Date: Sunday, February 2, 2025
Hello, AEA365 community! Liz DiLuzio here, Lead Curator of the blog. This week is Individuals Week, which means we take a break from our themed weeks and spotlight the Hot Tips, Cool Tricks, Rad Resources and Lessons Learned from any evaluator interested in sharing. Would you like to contribute to future individuals weeks? Email me at AEA365@eval.org with an idea or a draft and we will make it happen.
My name is Travis Candieas and I’m a Ph.D. candidate in Policy, Program Evaluation, and Research Methods with an emphasis in Quantitative Methods in the Social Sciences at the University of California, Santa Barbara. I’m interested in how methods affect evaluation outcomes, and how evaluation outcomes affect public policy. Continuing from my presentation at the most recent AEA conference, the focus of this article will be on how one might use AI and machine learning for evaluation in randomized trials.
Recent research on evaluation has shown a strong interest in artificial intelligence (AI) and its relevance for program evaluation. Today, people are using AI to plan trips, get help with coding tasks, and ask chatbots for assistance with online shopping. However, few people know about how AI can help us be more confident in our causal inferences. Machine learning for evaluation sounds promising, but how does it work, and will it work for my evaluation?
Evaluators involved in randomized trials or quasi-experimental designs may be aware of the basic assumptions underlying the analysis of experimental data. The Stable Unit Treatment Variable Assumption (SUTVA) assumes no participant cross over between treatment and control groups and no hidden treatment conditions. Unfortunately, most know that maintaining SUTVA in ongoing real-world evaluations remains a challenge and is often infeasible.

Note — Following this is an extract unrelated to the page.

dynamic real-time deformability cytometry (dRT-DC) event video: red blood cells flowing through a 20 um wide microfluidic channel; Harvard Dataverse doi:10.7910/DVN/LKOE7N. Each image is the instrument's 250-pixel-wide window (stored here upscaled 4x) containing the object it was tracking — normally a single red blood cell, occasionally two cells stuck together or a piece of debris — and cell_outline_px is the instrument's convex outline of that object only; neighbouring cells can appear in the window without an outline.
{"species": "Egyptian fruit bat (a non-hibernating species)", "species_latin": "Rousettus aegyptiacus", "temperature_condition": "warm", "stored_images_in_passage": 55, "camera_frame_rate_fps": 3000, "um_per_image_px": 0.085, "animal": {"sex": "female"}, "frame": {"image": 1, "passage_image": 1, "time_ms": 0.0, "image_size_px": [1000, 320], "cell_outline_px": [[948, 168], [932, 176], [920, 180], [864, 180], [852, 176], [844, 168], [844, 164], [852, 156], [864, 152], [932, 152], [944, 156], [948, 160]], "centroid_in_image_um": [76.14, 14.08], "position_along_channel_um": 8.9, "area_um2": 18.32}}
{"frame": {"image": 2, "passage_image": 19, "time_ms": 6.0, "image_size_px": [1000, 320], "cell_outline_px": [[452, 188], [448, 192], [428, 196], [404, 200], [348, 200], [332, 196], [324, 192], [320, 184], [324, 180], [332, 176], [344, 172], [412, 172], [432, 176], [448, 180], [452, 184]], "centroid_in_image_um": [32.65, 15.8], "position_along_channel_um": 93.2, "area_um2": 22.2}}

Fortunately, researchers have developed tools such as the propensity score to reduce bias treatment effect estimates. How does this work? Using propensity scores, we calculate the probability that an individual is assigned to the treatment group based on observable characteristics such as gender or parent education. These probabilities are used to stratify the population and estimate subgroup effects. Common estimation methods include sub-classification, matching, re-weighting, and regression applications. One hot tip for applying the propensity analysis is to consider at what level of the population you want to estimate the treatment effect (i.e. within a subgroup, between specific individuals, or across a time-varying covariates such as age, education level, etc.).

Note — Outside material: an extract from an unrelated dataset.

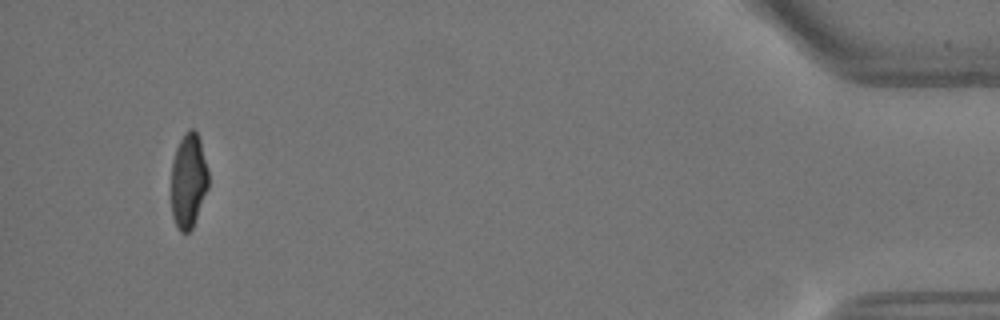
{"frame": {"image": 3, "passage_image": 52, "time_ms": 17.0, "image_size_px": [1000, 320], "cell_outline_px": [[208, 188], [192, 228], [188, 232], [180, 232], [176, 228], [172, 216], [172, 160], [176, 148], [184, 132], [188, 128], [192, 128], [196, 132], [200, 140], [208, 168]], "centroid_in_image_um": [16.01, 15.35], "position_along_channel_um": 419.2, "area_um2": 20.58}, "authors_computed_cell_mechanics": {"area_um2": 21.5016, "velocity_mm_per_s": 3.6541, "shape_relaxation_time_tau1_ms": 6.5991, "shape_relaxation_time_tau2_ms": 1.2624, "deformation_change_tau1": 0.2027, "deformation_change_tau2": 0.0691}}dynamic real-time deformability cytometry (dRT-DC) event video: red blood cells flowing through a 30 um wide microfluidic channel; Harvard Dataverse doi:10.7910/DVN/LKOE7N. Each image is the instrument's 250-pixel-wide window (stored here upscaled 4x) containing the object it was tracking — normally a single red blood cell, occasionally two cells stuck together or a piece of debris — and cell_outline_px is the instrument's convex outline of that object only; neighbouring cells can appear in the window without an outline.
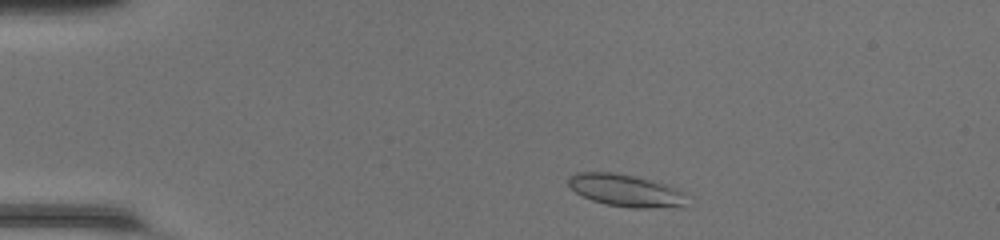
{"species": "common noctule bat (a hibernating species)", "species_latin": "Nyctalus noctula", "temperature_condition": "room temperature", "stored_images_in_passage": 43, "camera_frame_rate_fps": 3000, "um_per_image_px": 0.085, "animal": {"sex": "female", "body_mass_g": 20.0, "forearm_length_mm": 54.0}, "frame": {"image": 1, "passage_image": 4, "time_ms": 1.0, "image_size_px": [1000, 240], "cell_outline_px": [[692, 196], [680, 204], [648, 208], [632, 208], [604, 204], [592, 200], [576, 192], [568, 184], [568, 176], [576, 172], [612, 172], [652, 180], [676, 188]], "centroid_in_image_um": [53.15, 16.17], "position_along_channel_um": 31.9, "area_um2": 21.96}}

So that’s great, but what happens when you can’t balance treatment and comparison groups? Currently, methods for applying the propensity score method have remained limited to traditional multivariate techniques for adjusting estimated treatment effects. Fortunately, researchers at Stanford University have started to explore the application of machine learning that enable estimation of more specific and individualized treatment effects. Check out their rad resource on machine learning for causal inference for an in-depth implementation guide using R.
So how does machine learning in causal inference work? The basis of machine learning is the bias-variance trade-off. Essentially, the residual mean squared error (RMSE; the standardized mean difference between observed and expected observations) can be obtained from any model, not just the ones traditionally used to derive the propensity score. In machine learning, the data are partitioned into a larger training set, and a smaller testing set. Using the larger training set, models are trained, and performance is compared using the RMSE or accuracy and specificity (depending on whether the variable is continuous or categorical). The best performing model is selected and tested on the smaller dataset. One cool trick is using tidymodels in R to conduct your machine learning analysis (and using ChatGPT, sparingly, to assist in solving errors).
Overall, lessons learned from implementing the propensity score in real-world evaluations illustrates examples of when statistical adjustments cannot correct bias to recover valid treatment effects. However, if you find the propensity score is not working, alternative models may perform better in predicting the probability that an individual will participate in treatment. Overall, machine learning for evaluation and causal inference can help reduce bias and explore program effects for heterogeneous populations.